１．組織中の細胞外マトリックスの蓄積に特徴がある病変を防止または治療する方法であって、ＴＧＦ−βの細胞外マトリックス産生活性を抑制する薬剤と該組織を接触させる工程を包含し、ここで該病変が、線維症性ガン、肺の線維症、動脈硬化症、後部心筋梗塞、糸球体腎炎、心臓性線維症、血管形成後再狭窄、腎臓間質性線維症、瘢痕、または糖尿病関連病変である、方法。
２．前記病変が糖尿病関連病変である、請求項１に記載の方法。
３．前記病変が糖尿病性ネフロパシーである、請求項２に記載の方法。
４．前記薬剤が抗ＴＧＦ−β抗体である、請求項２に記載の方法。
５．前記薬剤が血小板由来成長因子（ＰＤＧＦ）である、請求項２に記載の方法。
６．前記薬剤がＡｒｇ−Ｇｌｙ−Ａｓｐ含有ペプチドである、請求項２に記載の方法。
７．前記薬剤がデコリンである、請求項２に記載の方法。
８．前記薬剤がバイグリカンである、請求項２に記載の方法。
９．細胞外マトリックス成分の過度の蓄積に特徴がある組織の病変の存在を検出する方法であって、以下の工程：（ａ）該組織中のＴＧＦ−βのレベルを検出する工程；および（ｂ）該組織中のＴＧＦ−βのレベルと正常組織中のＴＧＦ−β のレベルを比較する工程を包含し、ここで該組織中のＴＧＦ−βのレベルの上昇が該病変の指標となり、該病変が、線維症性ガン、肺の線維症、動脈硬化症、後部心筋梗塞、糸球体腎炎、心臓性線維症、血管形成後再狭窄、腎臓間質性線維症、瘢痕、または糖尿病関連病変である、方法。

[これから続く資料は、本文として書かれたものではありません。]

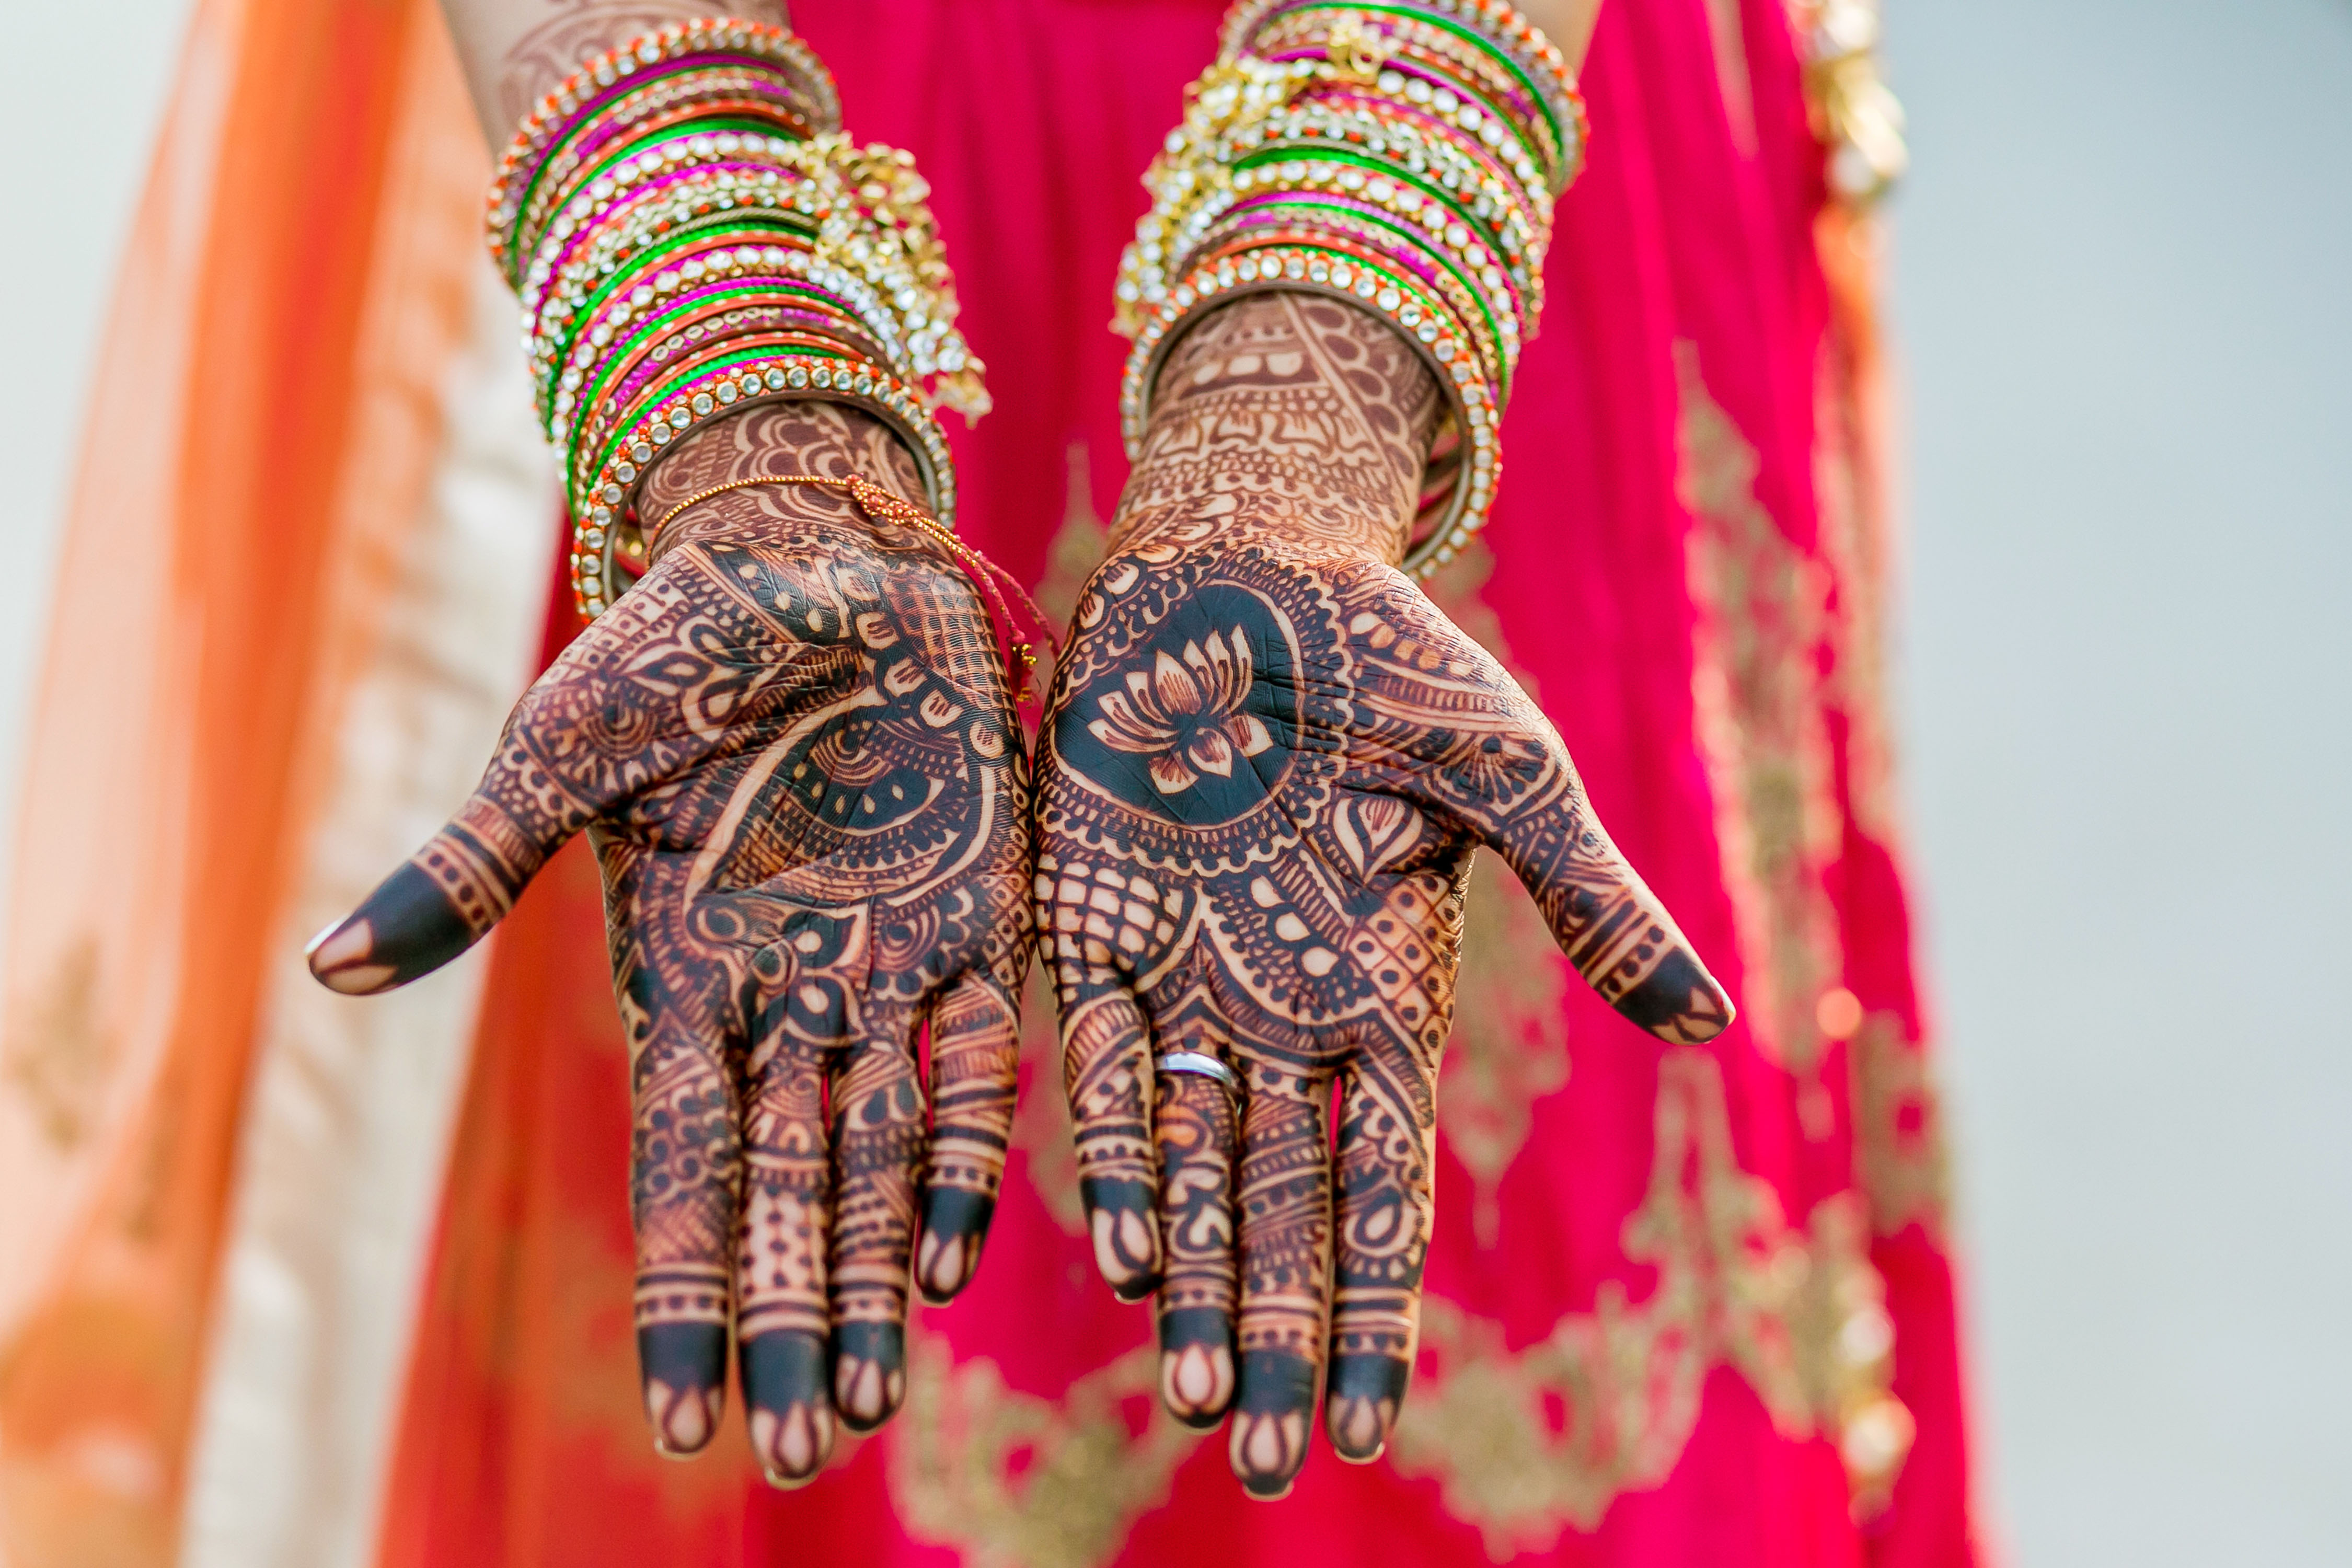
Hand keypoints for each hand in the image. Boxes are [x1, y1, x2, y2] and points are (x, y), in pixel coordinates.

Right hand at [308, 403, 1031, 1485]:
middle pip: (786, 1195)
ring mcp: (882, 972)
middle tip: (798, 1452)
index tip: (689, 1415)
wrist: (813, 564)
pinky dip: (962, 1149)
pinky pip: (974, 1060)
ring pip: (877, 1158)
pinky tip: (958, 1251)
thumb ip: (472, 868)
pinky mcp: (976, 922)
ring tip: (876, 1401)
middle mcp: (786, 1003)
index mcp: (682, 980)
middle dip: (793, 1322)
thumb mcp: (561, 754)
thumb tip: (326, 973)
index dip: (685, 1295)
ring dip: (876, 1275)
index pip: (681, 1175)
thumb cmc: (674, 649)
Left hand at [1034, 294, 1730, 1497]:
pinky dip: (1111, 1149)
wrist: (1248, 559)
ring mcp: (1181, 973)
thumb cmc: (1391, 658)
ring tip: (1193, 1401)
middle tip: (1266, 1465)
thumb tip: (1715, 1026)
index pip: (1379, 1188)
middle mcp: (1274, 1012)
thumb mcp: (1507, 780)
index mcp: (1380, 991)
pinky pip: (1097, 1058)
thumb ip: (1589, 904)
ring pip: (1186, 1162)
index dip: (1374, 1309)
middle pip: (1277, 1209)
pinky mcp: (1092, 921)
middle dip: (1273, 1336)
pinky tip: (1119, 1249)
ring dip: (1192, 1280)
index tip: (1368, 1427)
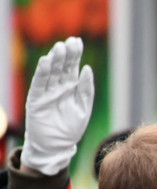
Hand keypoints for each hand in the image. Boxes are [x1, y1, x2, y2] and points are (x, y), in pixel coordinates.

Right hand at [21, 37, 94, 174]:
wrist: (57, 147)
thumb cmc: (71, 129)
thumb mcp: (84, 108)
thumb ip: (86, 90)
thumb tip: (87, 69)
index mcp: (70, 88)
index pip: (72, 68)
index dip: (74, 55)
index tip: (78, 42)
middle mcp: (57, 88)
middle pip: (61, 67)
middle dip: (66, 54)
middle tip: (70, 42)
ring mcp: (46, 93)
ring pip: (50, 73)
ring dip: (54, 60)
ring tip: (59, 48)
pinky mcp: (36, 101)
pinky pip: (39, 84)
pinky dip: (42, 73)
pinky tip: (47, 62)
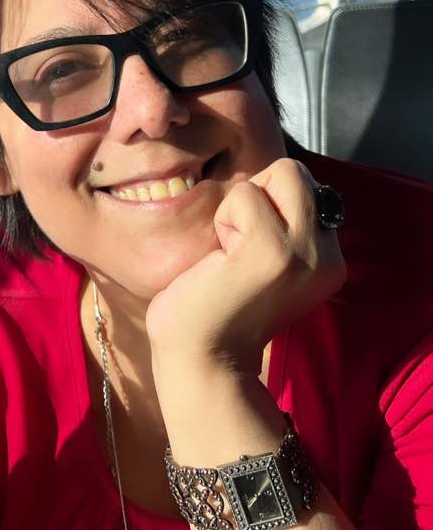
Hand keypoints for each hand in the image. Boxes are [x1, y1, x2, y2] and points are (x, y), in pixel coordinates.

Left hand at [145, 158, 345, 377]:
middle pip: (296, 172)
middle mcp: (327, 256)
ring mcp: (304, 253)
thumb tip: (271, 178)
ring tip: (231, 252)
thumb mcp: (265, 258)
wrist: (201, 358)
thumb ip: (281, 223)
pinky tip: (222, 258)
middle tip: (237, 243)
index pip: (307, 185)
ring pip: (280, 174)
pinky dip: (225, 217)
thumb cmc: (215, 302)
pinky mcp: (271, 251)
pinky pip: (246, 195)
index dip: (265, 201)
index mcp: (329, 258)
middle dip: (257, 193)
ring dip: (240, 206)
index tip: (247, 246)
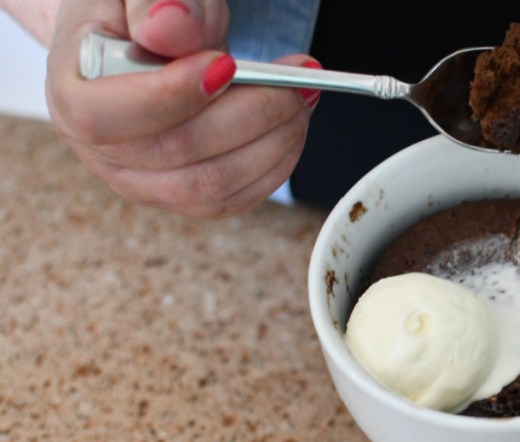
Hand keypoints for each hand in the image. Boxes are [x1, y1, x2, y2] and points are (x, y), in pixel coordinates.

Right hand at [45, 0, 320, 217]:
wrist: (144, 39)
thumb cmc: (142, 14)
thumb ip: (156, 2)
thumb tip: (172, 28)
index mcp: (72, 95)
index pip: (107, 117)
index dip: (174, 95)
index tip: (227, 63)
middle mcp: (102, 151)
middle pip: (179, 152)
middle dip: (252, 112)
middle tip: (296, 78)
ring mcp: (144, 182)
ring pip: (214, 183)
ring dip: (273, 140)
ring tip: (302, 96)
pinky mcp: (184, 197)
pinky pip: (235, 198)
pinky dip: (276, 164)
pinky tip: (292, 125)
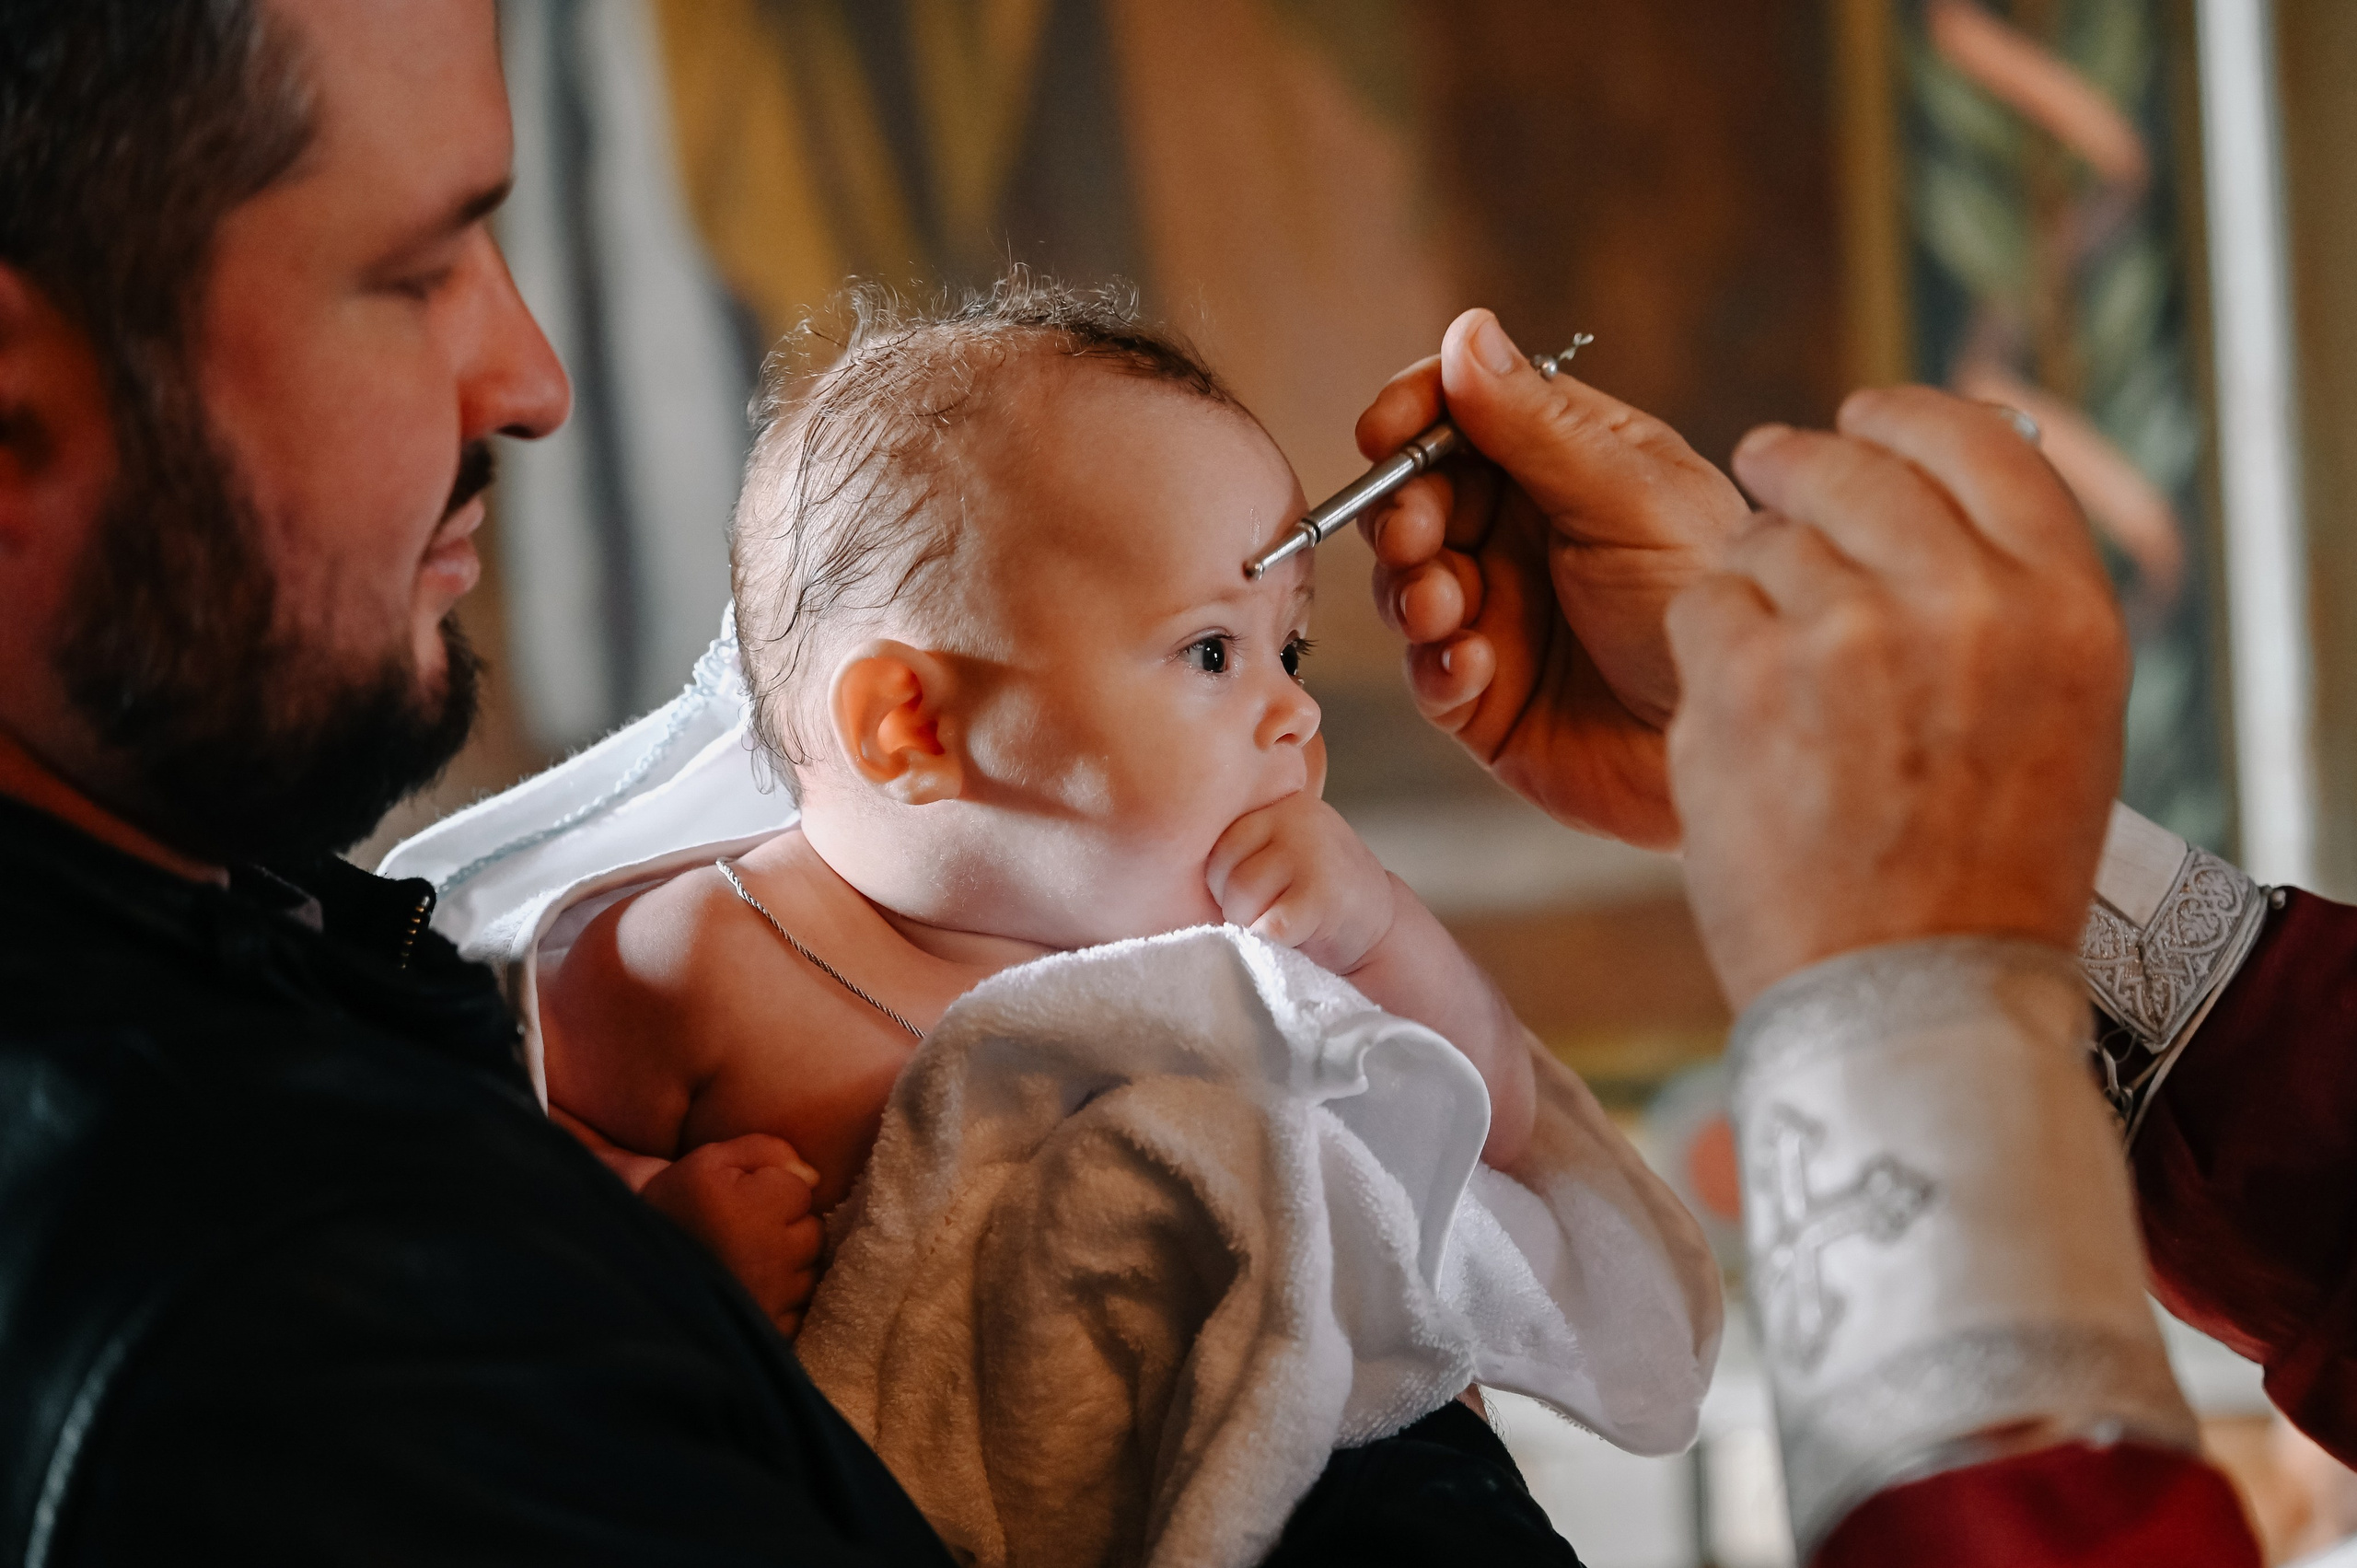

１０．前記病変が糖尿病関連病変である、請求項９に記載の方法。
１１．前記病変が糖尿病性ネフロパシーである、請求項１０に記載の方法。
１２．インスリン、および、ＴＧＦ−βの細胞外マトリックス産生活性を抑制する薬剤を投与する工程を包含する、糖尿病の治療方法。
１３．前記薬剤が抗ＴＧＦ−β抗体である、請求項１２に記載の方法。
１４．前記薬剤がＰＤＧＦである、請求項１３に記載の方法。
１５．前記薬剤がＡｒｇ−Ｇｌｙ−Ａｓｐ含有ペプチドである、請求項１２に記載の方法。
１６．前記薬剤がデコリンである、請求項１２に記載の方法。
１７．前記薬剤がバイグリカンである、請求項１２に記載の方法。
１８．ＴＧＦ−βの細胞外マトリックス産生活性を抑制する薬剤を含有する組成物。
１９．さらにインスリンを含有する、請求項１８に記載の組成物。
２０．前記薬剤が抗ＴＧＦ−β抗体である、請求項１８に記載の組成物。
２１．前記薬剤がＰＤＧＦである、請求項１８に記載の組成物。
２２．前記薬剤がＡｒｇ−Ｇｌｙ−Ａｓｐ含有ペプチドである、請求項１８に記載の組成物。
２３．前記薬剤がデコリンである、請求項１８に記載の組成物。
２４．前記薬剤がバイグリカンである、請求項１８に記載の組成物。